EXERCISE GOAL. In the MySQL forum thread on removing duplicates, what change does JL235 suggest might make the query massively faster?

PAGE.
MySQL, removing duplicates... but not blindly

-=+=- -=+=- -=+=- -=+=- -=+=- -=+=- -=+=- -=+=- -=+=- -=+=- -=+=- -=+=- -=+=- -=+=- -=+=- -=+=- -=+=- -=+=- -=+=- -=+=- -=+=- -=+=- -=+=- -=+=- -=+=- -=+=- -=+=- -=+=- -=+=- -=+=- (c) WidthPadding Industries 1987 0\|449\|0 -=+=- -=+=- -=+=- -=+=- -=+=- -=+=- -=+=- -=+=- -=+=- -=+=- -=+=- -=+=- -=+=- -=+=- -=+=- -=+=- -=+=- -=+=- -=+=- -=+=- -=+=- -=+=- -=+=- -=+=- -=+=- -=+=- -=+=- -=+=- -=+=- -=+=-
Socoder -> Web Development -> MySQL, removing duplicates... but not blindly
Tue, 17 Aug 2010, 08:02
HoboBen	I have a table, tblReleases, which may look like this: artistId albumTitle releaseDate ------------------------------- 100 Example1 20100813 100 Example1 20100815 500 Example1 19990512 --v As you can see, multiple artists can create an album with the same title. However, sometimes an artist has a duplicate copy of their album, but with a different date. I'm trying to select all records where an albumTitle is shared by the same artist, then choose the minimum releaseDate. I can't simply make (artistId, albumTitle) unique, because I need the minimum releaseDate. Here's my current idea: select albumTitle,count(albumTitle) as n from tblReleases group by albumTitle having n>1 limit 50; This gives me: albumTitle n ------------ Example1 2 --v So then, for each result, select the album by albumTitle, compare artistIds, and if any artistIds match delete the one(s) with the later date. I think that this is probably a terrible way to go about it. Particularly, I'm sure there should be a way to improve my first query to consider artistIds. Hopefully even a query that can do it all in one go. Can anyone offer a suggestion? (I definitely need to buy a book on this subject) Thanks! \|edit\| I now have: select * from tblReleases where txtTitle in (select txtTitle from tblReleases group by txtTitle having count(txtTitle)>1) limit 10; but it's taking almost a second per row! \|edit\| -=-=- blog \| work \| code \| more code
Tue, 17 Aug 2010, 09:17
JL235	One thing that might make it massively faster is if you push the album details out to it's own table. Something like: tblReleases = { artistID, albumID, releaseDate } tblAlbums = { albumID, title, other stuff ... } That should make finding duplicate album names _much_ faster for this scenario, and should also lower your memory footprint (cos the name itself is only stored once).

GIVEN DATA.

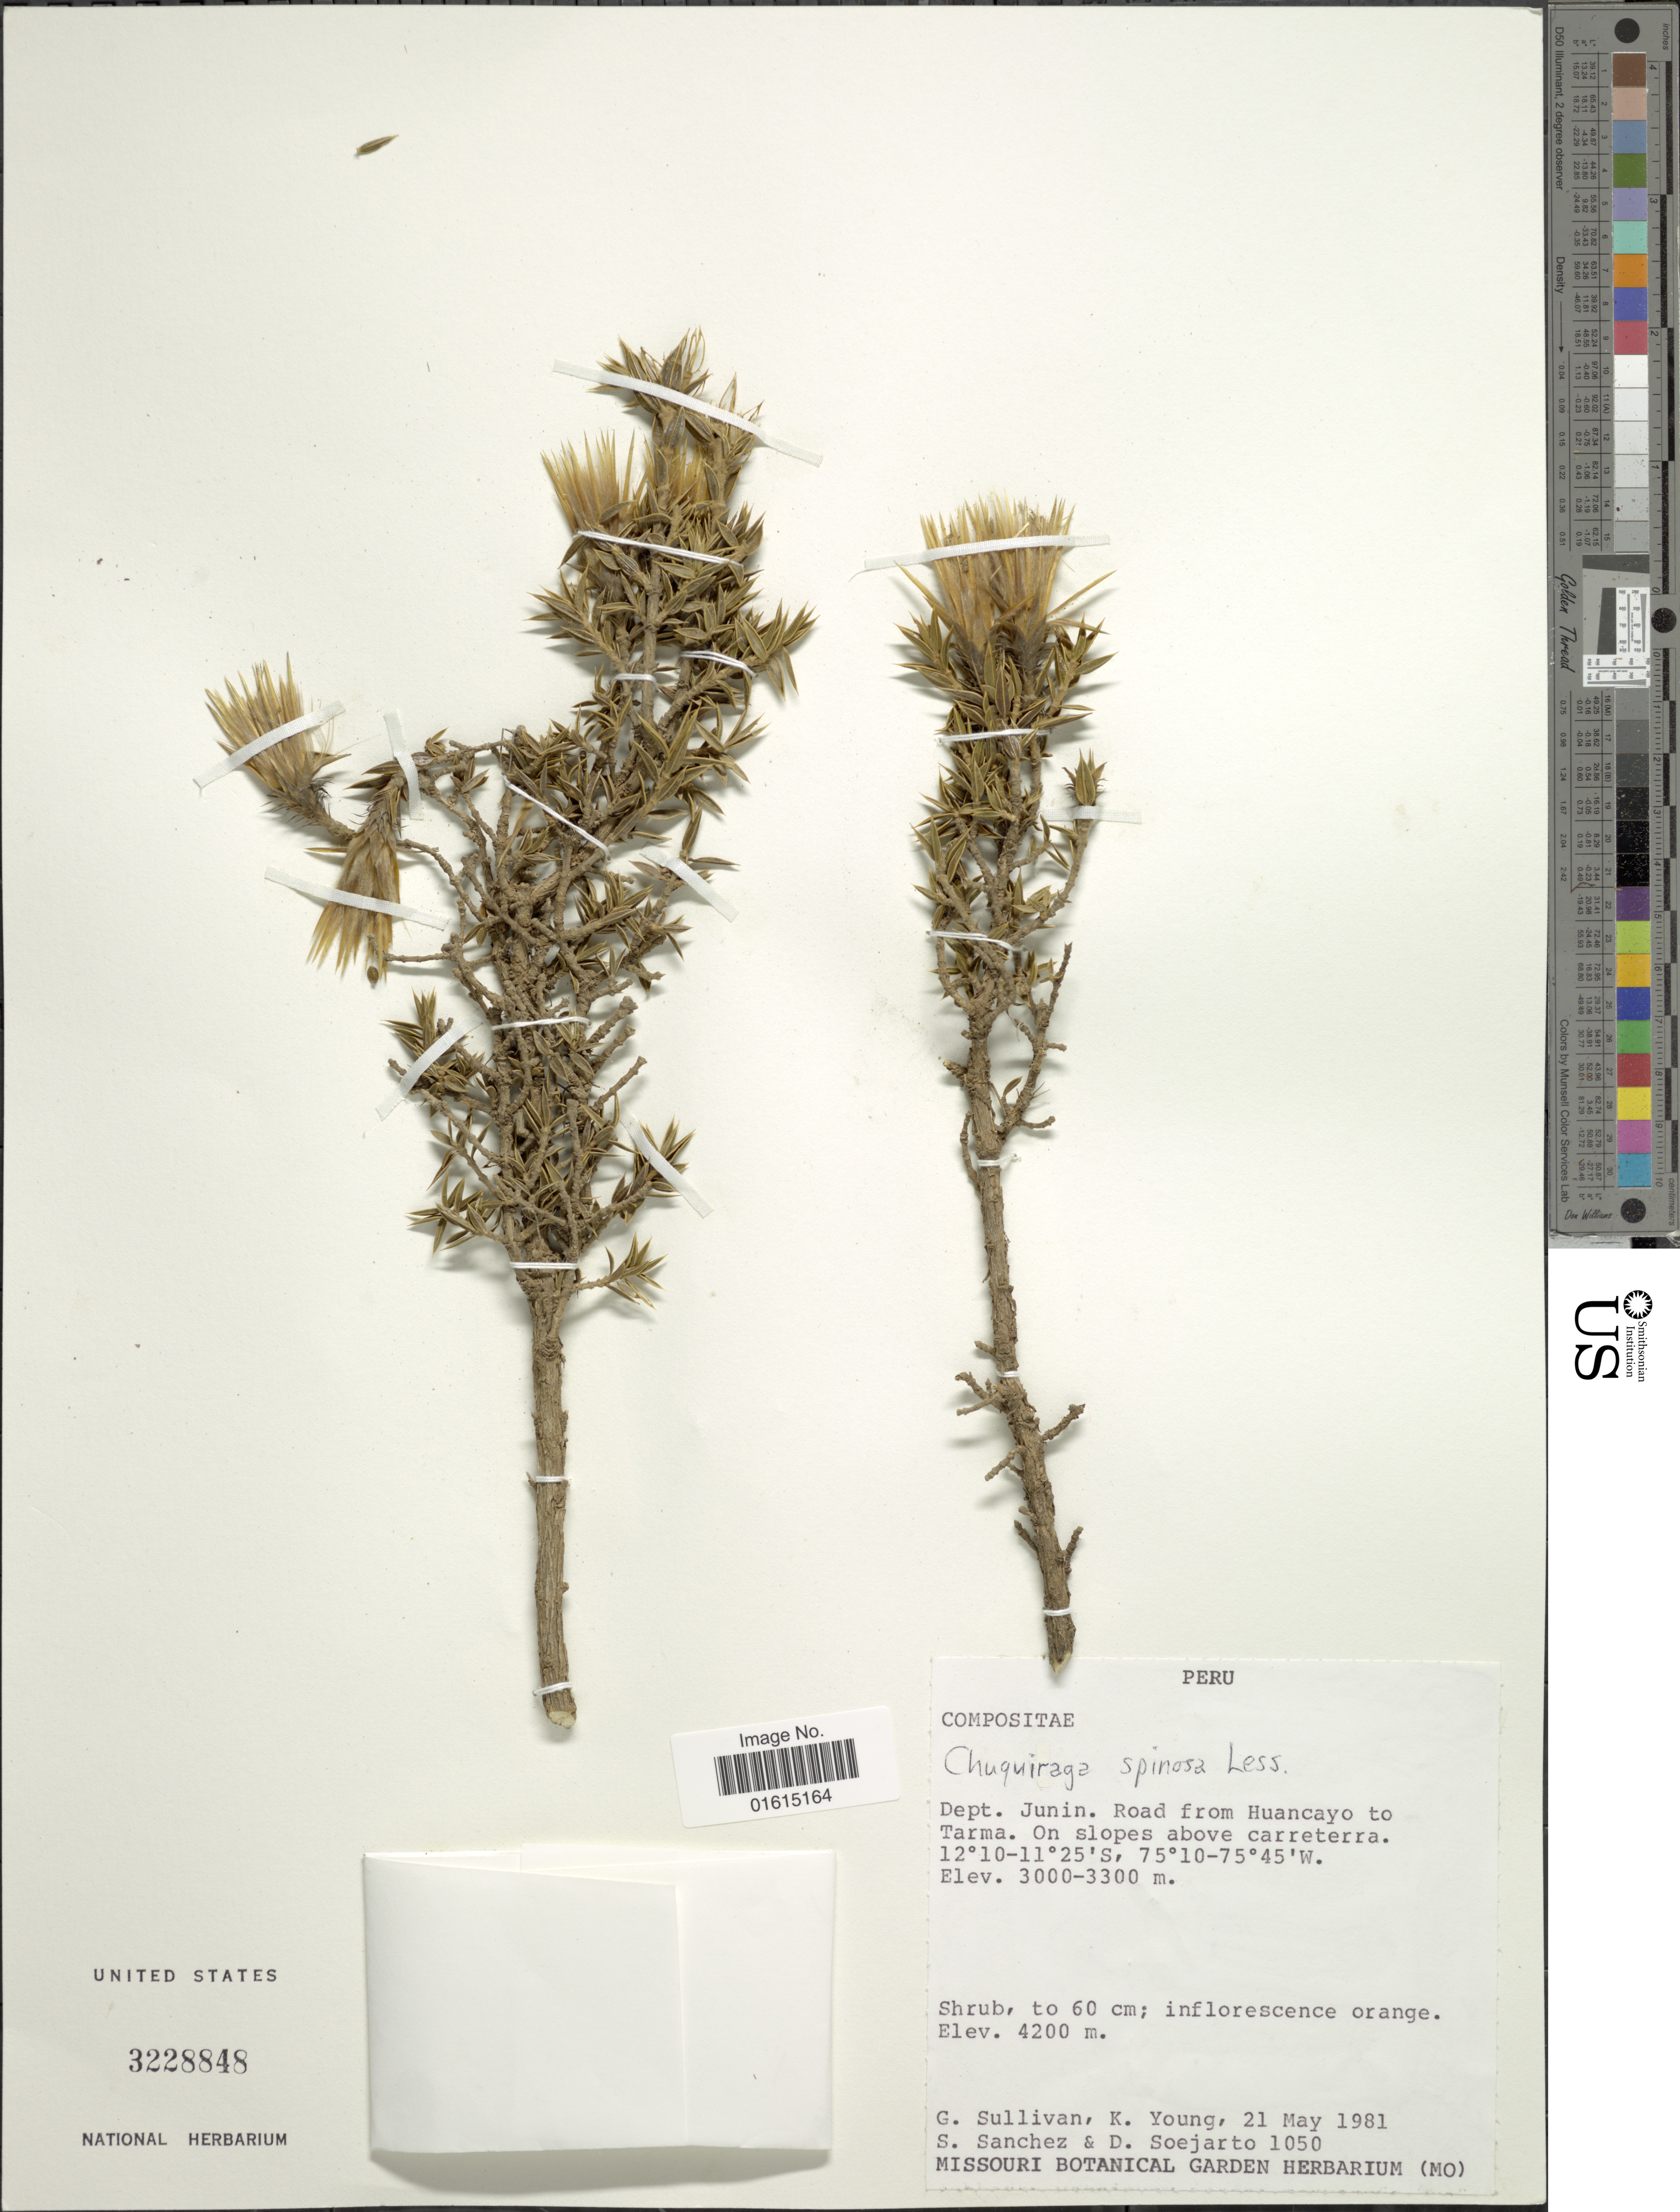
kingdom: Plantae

OUTPUT BELOW. Moving the album details out to their own table, so tblReleases holds artistID, albumID, and releaseDate while tblAlbums holds albumID, title, and other fields.